Para onde você vai? Pesquisa revela hábitos de transporte

Afinal, o que mudou no transporte público em dez anos? Como você pode ler acima, a Linha 6-Laranja era para ser entregue em 2012, as obras começaram em 2015 e, agora, um novo capítulo postergará ainda mais a conclusão total do importante ramal metroviário para a zona norte.

Mas, em dez anos, o transporte sobre trilhos cresceu 53% no número de viagens na Grande São Paulo. É o que mostra a pesquisa Origem Destino 2017, divulgada na última quarta-feira (12/12). O levantamento compara o período de 2007 a 2017, já que é realizada a cada 10 anos pelo Metrô.

O metrô foi responsável por 3,4 milhões de viagens, enquanto os trens, 1,3 milhão. Comparando com 2007, observa-se um crescimento de 55% (2,2 milhões e 800 mil). Por outro lado, as viagens de ônibus tiveram queda de 5%: de 9 milhões em 2007 para 8,6 milhões no ano passado. No total, o transporte coletivo representa um número de 15,3 milhões de viagens por dia (37% das viagens feitas na Região Metropolitana). Os carros (incluindo viagens de transporte coletivo) são 68% do total dos deslocamentos.

Nesses dez anos uma mudança de hábito impactou de forma poderosa nos números. Em 2007 não tínhamos aplicativos de transporte individual, como Uber e Cabify.

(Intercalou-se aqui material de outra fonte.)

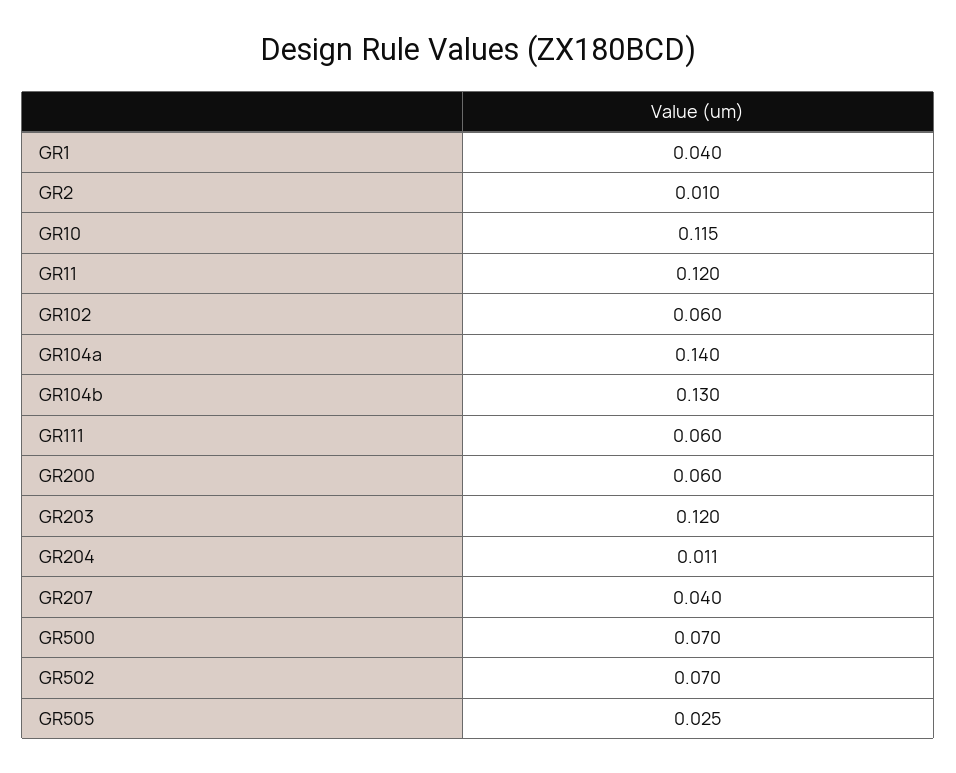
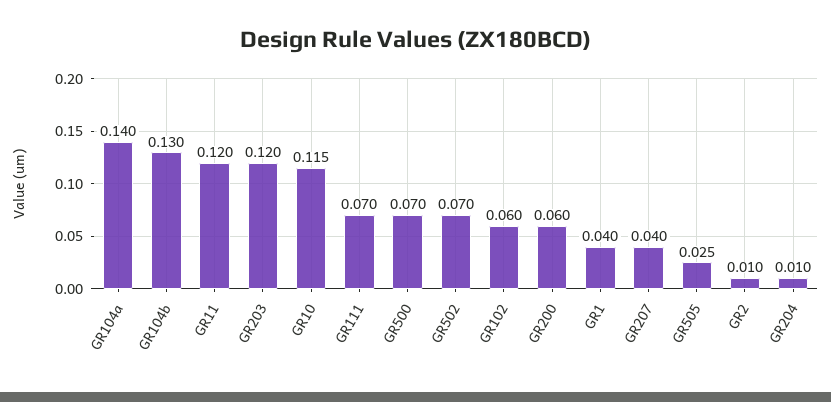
  {
    "GR1": 0.04,
    "GR2": 0.01,
    "GR10": 0.115,
    "GR11": 0.12,
    "GR102": 0.06,
    "GR104a": 0.14,
    "GR104b": 0.13,
-   "GR111": 0.06,
+   "GR111": 0.07,
    "GR200": 0.06,
    "GR203": 0.12,
-   "GR204": 0.011,
+   "GR204": 0.01,
    "GR207": 0.04,
    "GR500": 0.07,
    "GR502": 0.07,
    "GR505": 0.025
  }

Com a entrada destes apps em nosso dia a dia, o número de viagens utilizando táxi saltou para 424%: eram 90,7 mil viagens em 2007, foram 475,3 mil viagens por dia em 2017.

A pesquisa também definiu uma categoria para os aplicativos. O serviço de “táxi não convencional” representou 76% das viagens realizadas apenas com táxis. Já os carros convencionais obtiveram 24% das viagens.

Entre aqueles que andam a pé ou de bicicleta – viagens não motorizadas – o número aumentou 2%. No entanto, apesar do pequeno aumento, a modalidade de deslocamento a pé é a campeã de viagens diárias: 12,8 milhões de trajetos por dia. O uso das bicicletas, porém, aumentou 32% em dez anos.

A pesquisa conclui que o número de viagens aumentou mais que o emprego e a população da Região Metropolitana. O índice de mobilidade, que representa o número médio de viagens por habitante, não sofreu sobressaltos: saiu de 1,95 viagens em 2007 para 1,99.

A pesquisa completa – que é realizada desde 1967 –, com todos os dados, pode ser conferida em no site do Metrô.